村上春樹といえば何かとスパゲティーを茹でがちだが(アルデンテが多い)、スパゲティーそのものを題材にした短編がある。それが「スパゲティーの年に」だ。「スパゲティーの年に」は『カンガルー日和』に収録されている村上春樹の短編で、ショートショートに近い作品だが、短い中にも村上春樹特有の比喩や表現が詰まっている。

 
主人公の僕が1971年にスパゲティーを茹で続けるというあらすじ。そう、1971年がスパゲティーの年。「僕」は春、夏、秋と1人でスパゲティーを茹で続ける。スパゲティーは1人で食べるべき料理と「僕」が述べているように、この作品ではスパゲティーが孤独や隠遁と深く結びついているイメージを受ける。「僕」は誰かが訪ねてくる可能性を感じるが、誰も訪れない。知り合いの女から電話がかかってきても、ドタバタに巻き込まれたくないから断っている。人と深く関わらない現代人とその孤独を描いているのか。この主人公の他者との距離感が都市の孤独に繋がっているのだろか。村上春樹は他者との距離感を描くのが凄く巧みな作家だと思う。
 
 

村上春樹的にスパゲティーを茹でるには?

スパゲティーをゆでているときに、電話がかかってきた。僕はFM放送にあわせてロッシーニの 『泥棒かささぎ』の序曲を口笛で吹いていた。スパゲティーをゆでるにはまずうってつけの音楽だった。

「スパゲティーの年に」以外でスパゲティーが印象的な村上春樹の小説は『ねじまき鳥クロニクル』だ。ねじまき鳥の主人公は無職で、「スパゲティーの年に」の主人公に近いものを感じる。『ねじまき鳥クロニクル』でもスパゲティーが孤独のメタファーとして使われているように感じた。

ねじまき鳥クロニクル』の冒頭では、印象的にスパゲティーが茹でられている。
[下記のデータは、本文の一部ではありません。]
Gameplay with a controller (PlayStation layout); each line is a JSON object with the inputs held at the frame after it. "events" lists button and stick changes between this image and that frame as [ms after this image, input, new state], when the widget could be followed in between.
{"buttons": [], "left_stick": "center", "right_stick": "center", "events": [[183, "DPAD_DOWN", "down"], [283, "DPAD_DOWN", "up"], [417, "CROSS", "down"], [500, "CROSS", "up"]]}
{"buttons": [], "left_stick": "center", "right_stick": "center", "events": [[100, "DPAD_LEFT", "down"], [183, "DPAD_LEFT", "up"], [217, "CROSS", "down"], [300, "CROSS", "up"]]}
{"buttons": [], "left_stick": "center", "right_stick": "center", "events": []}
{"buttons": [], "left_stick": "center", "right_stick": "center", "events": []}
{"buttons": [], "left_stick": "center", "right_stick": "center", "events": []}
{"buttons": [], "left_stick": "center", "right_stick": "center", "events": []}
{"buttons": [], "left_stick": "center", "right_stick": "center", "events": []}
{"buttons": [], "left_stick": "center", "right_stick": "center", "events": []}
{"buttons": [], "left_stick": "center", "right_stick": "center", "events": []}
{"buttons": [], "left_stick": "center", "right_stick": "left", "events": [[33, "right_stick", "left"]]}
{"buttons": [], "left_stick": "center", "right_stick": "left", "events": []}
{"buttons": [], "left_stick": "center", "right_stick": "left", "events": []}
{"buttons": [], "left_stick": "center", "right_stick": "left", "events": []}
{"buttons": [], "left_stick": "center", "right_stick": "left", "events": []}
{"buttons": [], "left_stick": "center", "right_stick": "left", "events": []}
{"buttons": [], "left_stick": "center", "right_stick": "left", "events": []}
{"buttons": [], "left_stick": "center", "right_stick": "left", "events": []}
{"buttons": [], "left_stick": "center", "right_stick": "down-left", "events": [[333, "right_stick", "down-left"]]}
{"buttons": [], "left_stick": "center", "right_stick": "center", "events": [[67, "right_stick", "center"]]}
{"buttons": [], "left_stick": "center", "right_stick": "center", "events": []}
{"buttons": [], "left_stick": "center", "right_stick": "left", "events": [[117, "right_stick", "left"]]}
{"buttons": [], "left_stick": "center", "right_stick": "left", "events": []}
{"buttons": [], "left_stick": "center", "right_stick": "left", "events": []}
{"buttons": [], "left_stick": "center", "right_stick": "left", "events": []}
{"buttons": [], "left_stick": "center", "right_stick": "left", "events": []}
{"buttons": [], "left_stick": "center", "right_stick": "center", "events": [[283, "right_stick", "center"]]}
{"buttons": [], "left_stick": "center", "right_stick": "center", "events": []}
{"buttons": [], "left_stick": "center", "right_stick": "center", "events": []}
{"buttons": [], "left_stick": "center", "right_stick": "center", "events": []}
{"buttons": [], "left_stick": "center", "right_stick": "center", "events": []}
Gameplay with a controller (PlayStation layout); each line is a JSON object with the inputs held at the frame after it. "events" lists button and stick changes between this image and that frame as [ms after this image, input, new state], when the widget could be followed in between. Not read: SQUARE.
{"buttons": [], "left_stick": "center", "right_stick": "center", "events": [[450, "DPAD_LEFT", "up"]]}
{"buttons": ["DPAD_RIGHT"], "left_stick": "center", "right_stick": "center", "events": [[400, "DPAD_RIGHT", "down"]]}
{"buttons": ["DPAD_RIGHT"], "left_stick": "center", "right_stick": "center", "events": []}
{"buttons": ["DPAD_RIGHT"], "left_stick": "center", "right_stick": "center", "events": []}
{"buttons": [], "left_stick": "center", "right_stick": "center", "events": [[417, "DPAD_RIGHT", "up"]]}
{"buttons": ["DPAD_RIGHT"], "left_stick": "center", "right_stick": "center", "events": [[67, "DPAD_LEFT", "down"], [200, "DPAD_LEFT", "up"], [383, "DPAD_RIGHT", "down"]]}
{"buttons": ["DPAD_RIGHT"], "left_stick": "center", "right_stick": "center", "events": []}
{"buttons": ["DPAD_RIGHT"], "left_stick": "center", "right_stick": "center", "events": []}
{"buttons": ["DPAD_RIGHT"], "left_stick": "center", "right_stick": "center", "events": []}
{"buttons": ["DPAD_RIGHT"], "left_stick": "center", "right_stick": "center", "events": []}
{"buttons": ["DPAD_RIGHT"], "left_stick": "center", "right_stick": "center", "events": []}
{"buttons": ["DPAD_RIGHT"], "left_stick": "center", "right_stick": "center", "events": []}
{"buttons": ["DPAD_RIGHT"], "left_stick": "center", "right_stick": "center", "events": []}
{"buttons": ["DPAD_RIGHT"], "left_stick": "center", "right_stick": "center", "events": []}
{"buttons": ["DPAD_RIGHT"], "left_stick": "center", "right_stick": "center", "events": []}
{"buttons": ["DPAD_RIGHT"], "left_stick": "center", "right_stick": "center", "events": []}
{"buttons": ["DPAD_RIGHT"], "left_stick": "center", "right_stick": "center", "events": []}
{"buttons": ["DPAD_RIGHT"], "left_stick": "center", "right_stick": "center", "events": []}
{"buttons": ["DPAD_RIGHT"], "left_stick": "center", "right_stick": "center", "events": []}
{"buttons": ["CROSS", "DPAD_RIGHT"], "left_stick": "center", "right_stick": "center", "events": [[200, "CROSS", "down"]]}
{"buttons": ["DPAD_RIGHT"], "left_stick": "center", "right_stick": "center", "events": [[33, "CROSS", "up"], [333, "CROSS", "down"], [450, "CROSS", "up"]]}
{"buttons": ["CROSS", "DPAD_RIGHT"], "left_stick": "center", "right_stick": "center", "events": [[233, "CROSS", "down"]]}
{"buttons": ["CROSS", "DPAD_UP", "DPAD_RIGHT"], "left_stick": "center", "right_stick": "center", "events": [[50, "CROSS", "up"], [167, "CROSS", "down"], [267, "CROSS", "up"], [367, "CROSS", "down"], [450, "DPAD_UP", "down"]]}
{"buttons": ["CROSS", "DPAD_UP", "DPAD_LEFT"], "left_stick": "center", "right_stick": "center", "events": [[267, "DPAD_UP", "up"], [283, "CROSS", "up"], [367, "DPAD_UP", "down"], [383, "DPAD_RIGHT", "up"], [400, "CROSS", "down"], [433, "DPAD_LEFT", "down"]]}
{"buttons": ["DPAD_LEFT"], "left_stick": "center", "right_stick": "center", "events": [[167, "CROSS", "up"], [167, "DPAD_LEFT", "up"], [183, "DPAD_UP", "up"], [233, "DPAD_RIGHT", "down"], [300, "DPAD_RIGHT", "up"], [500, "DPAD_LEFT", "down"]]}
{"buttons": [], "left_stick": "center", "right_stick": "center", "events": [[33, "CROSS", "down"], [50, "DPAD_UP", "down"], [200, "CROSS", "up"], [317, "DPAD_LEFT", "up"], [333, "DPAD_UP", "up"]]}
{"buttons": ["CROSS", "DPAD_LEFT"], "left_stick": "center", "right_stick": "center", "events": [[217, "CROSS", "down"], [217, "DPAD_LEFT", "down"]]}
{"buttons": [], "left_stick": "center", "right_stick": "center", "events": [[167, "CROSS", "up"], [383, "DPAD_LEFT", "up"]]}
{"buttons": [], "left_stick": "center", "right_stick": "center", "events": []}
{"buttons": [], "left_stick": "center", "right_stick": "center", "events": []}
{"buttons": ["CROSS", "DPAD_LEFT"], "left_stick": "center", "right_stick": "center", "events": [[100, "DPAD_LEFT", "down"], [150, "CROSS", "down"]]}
その茹で方というのはロッシーニの「泥棒かささぎ」を聴きながら茹でるというものだ。ロッシーニの「泥棒かささぎ」序曲はちょうど10分ぐらいだ。

なので村上春樹的にスパゲティーを茹でたい時には、泥棒かささぎを聴きながら茹でるのが良さそうだ。いい感じのアルデンテになりそうだ。